• **WHAT NEEDS TO BE DONE**
The answer must be the number of lines in the listing below that contain "tipikus", and nothing else.

= = = = = = =

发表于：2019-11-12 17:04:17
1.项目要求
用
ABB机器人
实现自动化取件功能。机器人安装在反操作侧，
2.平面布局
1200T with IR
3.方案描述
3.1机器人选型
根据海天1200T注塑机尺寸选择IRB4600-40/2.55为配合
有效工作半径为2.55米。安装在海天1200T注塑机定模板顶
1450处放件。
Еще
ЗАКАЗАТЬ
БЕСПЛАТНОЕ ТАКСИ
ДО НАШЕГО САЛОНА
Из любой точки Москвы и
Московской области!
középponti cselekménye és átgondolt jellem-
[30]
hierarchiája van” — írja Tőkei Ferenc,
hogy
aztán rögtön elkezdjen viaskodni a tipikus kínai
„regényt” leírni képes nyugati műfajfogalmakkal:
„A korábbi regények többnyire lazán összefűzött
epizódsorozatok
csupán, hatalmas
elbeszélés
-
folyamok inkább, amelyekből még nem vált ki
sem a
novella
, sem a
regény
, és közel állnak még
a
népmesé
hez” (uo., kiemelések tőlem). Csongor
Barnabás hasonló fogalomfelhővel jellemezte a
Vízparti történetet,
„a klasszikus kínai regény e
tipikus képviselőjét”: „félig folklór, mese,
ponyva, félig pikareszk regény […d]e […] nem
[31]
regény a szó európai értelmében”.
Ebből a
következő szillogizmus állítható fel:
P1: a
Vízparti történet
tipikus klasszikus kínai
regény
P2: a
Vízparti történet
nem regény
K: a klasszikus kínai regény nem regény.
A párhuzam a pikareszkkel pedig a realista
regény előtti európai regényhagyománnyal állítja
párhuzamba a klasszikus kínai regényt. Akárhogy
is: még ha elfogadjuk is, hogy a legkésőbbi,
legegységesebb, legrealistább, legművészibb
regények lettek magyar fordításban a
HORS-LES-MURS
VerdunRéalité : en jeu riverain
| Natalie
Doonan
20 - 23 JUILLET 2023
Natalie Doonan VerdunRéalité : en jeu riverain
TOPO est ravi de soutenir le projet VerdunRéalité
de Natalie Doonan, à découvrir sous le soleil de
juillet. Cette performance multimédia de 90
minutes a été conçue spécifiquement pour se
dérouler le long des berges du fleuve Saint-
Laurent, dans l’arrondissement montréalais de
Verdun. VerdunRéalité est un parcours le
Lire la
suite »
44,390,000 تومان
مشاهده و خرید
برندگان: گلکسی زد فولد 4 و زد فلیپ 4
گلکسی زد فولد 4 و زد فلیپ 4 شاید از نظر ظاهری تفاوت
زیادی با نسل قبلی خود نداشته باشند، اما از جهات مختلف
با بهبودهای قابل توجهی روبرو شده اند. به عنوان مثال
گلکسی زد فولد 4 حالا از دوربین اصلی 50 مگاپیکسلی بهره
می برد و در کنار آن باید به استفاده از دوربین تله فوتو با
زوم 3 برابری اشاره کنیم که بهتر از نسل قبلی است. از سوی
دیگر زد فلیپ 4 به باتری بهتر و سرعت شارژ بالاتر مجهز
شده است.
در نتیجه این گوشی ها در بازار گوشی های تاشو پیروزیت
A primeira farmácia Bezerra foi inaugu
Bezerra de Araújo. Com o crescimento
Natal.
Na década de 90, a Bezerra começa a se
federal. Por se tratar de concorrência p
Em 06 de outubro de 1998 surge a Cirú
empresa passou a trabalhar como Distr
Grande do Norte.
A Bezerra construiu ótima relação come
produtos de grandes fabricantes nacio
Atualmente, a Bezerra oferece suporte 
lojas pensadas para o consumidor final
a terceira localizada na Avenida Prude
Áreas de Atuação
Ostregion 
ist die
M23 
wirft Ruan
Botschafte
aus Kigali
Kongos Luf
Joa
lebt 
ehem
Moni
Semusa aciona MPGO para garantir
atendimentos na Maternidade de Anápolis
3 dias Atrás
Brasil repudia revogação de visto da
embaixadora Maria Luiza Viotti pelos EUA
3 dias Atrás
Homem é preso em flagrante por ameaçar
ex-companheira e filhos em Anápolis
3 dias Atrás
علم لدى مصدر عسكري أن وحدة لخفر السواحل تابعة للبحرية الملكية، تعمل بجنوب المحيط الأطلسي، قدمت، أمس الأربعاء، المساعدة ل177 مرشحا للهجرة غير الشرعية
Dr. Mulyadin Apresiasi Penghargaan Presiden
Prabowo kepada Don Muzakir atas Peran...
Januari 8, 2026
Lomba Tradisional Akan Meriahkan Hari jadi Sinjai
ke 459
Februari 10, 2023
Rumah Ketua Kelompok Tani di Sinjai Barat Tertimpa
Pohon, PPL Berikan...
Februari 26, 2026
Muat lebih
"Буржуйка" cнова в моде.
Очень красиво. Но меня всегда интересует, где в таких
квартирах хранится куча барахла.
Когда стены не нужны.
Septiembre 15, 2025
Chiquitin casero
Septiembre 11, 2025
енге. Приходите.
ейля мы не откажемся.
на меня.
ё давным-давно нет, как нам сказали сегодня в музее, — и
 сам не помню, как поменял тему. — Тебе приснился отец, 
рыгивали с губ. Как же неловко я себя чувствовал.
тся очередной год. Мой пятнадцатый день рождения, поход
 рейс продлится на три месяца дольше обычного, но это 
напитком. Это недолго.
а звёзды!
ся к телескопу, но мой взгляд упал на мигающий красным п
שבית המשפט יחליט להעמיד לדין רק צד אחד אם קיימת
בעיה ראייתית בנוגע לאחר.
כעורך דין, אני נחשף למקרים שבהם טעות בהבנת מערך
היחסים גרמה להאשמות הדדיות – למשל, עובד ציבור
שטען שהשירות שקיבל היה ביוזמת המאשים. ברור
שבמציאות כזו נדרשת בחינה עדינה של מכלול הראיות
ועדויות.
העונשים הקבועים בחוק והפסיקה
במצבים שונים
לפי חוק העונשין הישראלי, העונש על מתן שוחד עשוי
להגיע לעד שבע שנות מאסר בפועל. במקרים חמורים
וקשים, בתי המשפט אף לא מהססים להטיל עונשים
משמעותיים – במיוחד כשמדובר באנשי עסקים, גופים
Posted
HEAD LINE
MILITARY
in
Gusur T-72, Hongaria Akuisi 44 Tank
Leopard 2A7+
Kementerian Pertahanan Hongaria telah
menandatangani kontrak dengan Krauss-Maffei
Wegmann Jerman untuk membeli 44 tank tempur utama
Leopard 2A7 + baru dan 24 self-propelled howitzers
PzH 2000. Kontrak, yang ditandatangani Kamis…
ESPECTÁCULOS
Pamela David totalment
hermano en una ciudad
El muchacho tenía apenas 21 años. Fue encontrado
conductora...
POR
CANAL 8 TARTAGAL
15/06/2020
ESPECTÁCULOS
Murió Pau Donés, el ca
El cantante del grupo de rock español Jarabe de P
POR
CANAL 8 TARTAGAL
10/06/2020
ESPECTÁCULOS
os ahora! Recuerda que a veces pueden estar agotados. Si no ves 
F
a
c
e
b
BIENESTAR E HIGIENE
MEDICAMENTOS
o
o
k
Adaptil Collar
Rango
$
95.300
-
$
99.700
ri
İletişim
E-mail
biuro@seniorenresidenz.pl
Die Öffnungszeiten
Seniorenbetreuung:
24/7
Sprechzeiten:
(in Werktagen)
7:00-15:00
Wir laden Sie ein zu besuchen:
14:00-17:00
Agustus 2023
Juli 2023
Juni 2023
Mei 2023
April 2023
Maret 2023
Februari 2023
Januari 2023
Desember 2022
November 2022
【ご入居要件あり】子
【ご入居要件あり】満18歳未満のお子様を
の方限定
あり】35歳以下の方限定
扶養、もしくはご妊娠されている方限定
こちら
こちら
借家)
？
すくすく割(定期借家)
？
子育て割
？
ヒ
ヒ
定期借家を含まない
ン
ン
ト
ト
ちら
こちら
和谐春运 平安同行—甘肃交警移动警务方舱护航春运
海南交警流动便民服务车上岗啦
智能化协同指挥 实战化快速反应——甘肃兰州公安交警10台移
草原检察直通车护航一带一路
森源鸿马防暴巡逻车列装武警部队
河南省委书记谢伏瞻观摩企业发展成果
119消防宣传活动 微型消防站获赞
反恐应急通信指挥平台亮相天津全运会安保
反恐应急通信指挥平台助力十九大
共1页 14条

= = = = = = =

• **EXERCISE RESULT**
3